Find OC's Best Collection of Taco Trucks on Main Street in SanTana

Now that the luxe-lonchera craze is nearly over, it's time to go back to the roots to visit where it all began: Main Street in SanTana. Every day, nearly 20 taco trucks park on the thoroughfare's side streets, hawking everything from tacos to regional specialties to more. These are the best:

Tacos Radioactivos has a small but perfect chilango menu. Primary among the listings is the pambazo, that sandwich of renown that finds chefs dunking a bolillo in a salsa, grilling the results so the salsa magically gets encapsulated in the bread, then stuffing it with repollo, crumbled cotija, and a spread of mashed potatoes and chorizo. Radioactivos' pambazo is open-faced—if you touch it with your fingers, the yummy red stains will stay with you for days—and so soft you can easily eat it with a spoon. Corner of 15th and Main streets, Santa Ana.

Tacos y Mulitas Rubén is one of two loncheras on this list that hipsters know. It's also one of the few that move: The truck parks on the corner of Main and Bishop streets in the morning, then goes to Main and Walnut streets in the evening for the downtown crowd. Regardless of location, they serve the same menu: huge tacos, bigger tortas, and regional specialties ranging from Cuernavacan picaditas and Mexico City-style quesadillas to tortas ahogadas from Guadalajara.

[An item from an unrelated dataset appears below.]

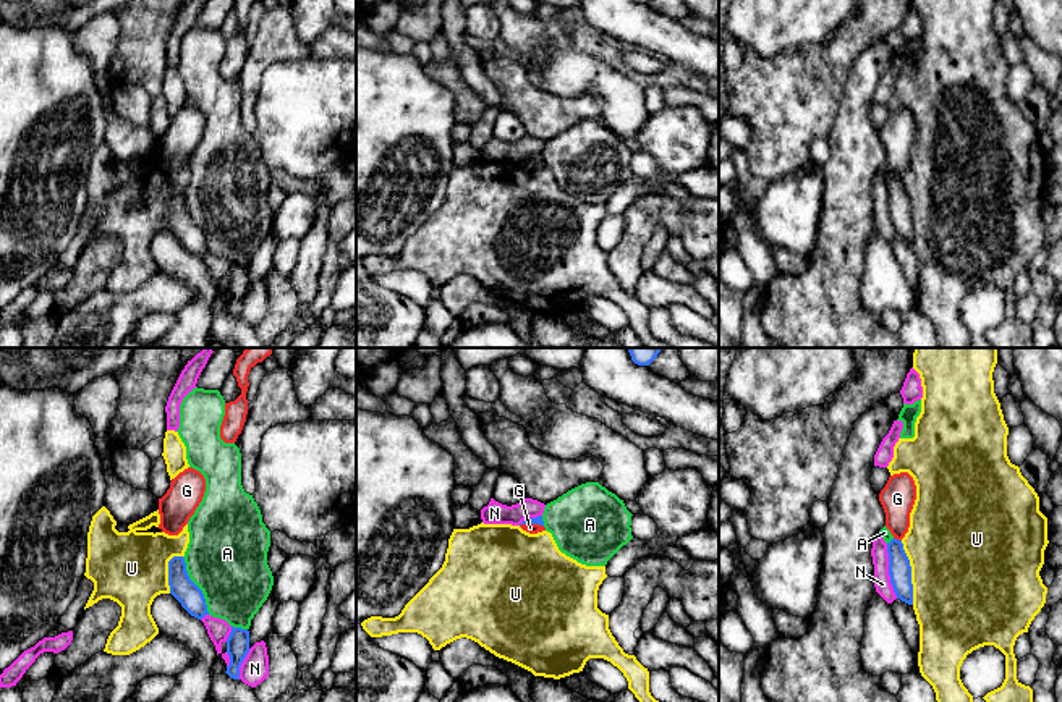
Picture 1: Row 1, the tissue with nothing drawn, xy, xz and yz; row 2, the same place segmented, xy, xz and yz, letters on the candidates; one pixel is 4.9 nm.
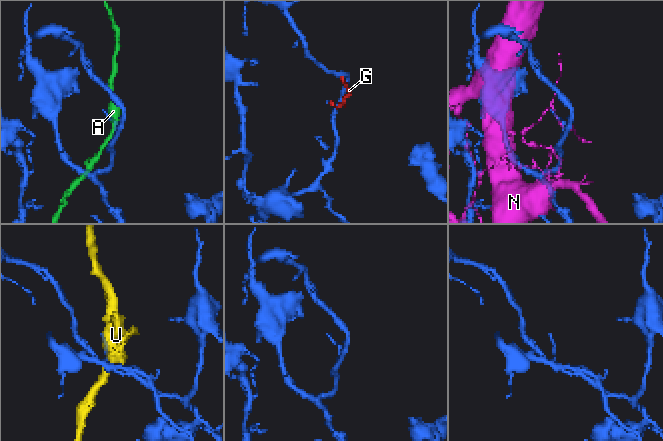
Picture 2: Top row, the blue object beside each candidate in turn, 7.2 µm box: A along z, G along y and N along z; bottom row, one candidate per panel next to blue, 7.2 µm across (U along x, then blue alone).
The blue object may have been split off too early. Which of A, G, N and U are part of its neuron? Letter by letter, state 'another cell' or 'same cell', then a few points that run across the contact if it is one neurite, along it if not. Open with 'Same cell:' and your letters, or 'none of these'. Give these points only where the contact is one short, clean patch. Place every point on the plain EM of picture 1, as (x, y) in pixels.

Though it sells tacos, tortas, burritos and even raspados, the emphasis at Los Reyes del Elote Asado is on roasted corn—take a cue from the squat, dark man flipping cobs on a grill as if they were flapjacks. And keep some room for esquite, a wondrous roasted-corn soup that will comfort you come winter. Corner of Main and Chestnut streets, Santa Ana.

The shrimp tacos at Mariscos Los Corales are unlike any found in Orange County. Instead of small shrimp mixed with cabbage and a sauce and folded into a corn tortilla, they grind the shrimp, mix in red onions, then stuff the mixture in a tortilla that gets the fried treatment akin to potato tacos. The shrimp becomes sweeter because of the grease; the taco shell glistens. And the fish taco is so buttery and crunchy. Corner of Main and Pine streets, Santa Ana.

We've written so much about Alebrije's over the years that if you don't know about it yet, I'm betting you're a new reader. Google “Alebrije's battleship taco” and learn! Another hipster fave. Corner of Main and Cubbon streets, Santa Ana.

The corner of Main and Wilshire Avenue hosts two loncheras. Each morning, Ricas Gorditas makes the masa-heavy disk the way my army of tías have since they were teens living on the rancho: a thick base with a thin flap on top, as crispy-feathery as nori, bulging because it's holding back a hill of some type of steaming guisado (stew) that's spilling from a small slit on the side. At night, Tacos El Zaga serves only tacos, burritos, tortas and quesadillas, with the usual meat offerings of any taquería—this ain't a regional-specialty type of place. And it doesn't have to be, so wonderful the food is. The burritos are hefty, wrapped in silky flour tortillas; the quesadillas are gooey and the size of a drafting triangle.

Your last stop is El Camarón Borracho. It's more of a taco trailer, hitched to the back of a van every morning and dropped off in a part of SanTana far from gentrification and even houses. Get one of the mega-dishes: furious aguachile, shrimp in their shell and spiked with salsa de pequín (the notorious pepper as small as your pinky nail that nevertheless is hotter than a habanero). Then there's the epic quesadilla à la diabla, a gargantuan shrimp quesadilla slathered with salsa, then fried; afterward, your fingers will look as if you had eaten olive oil-spiked Flamin' Hot Cheetos. Corner of Main Street and Anahurst Place, Santa Ana.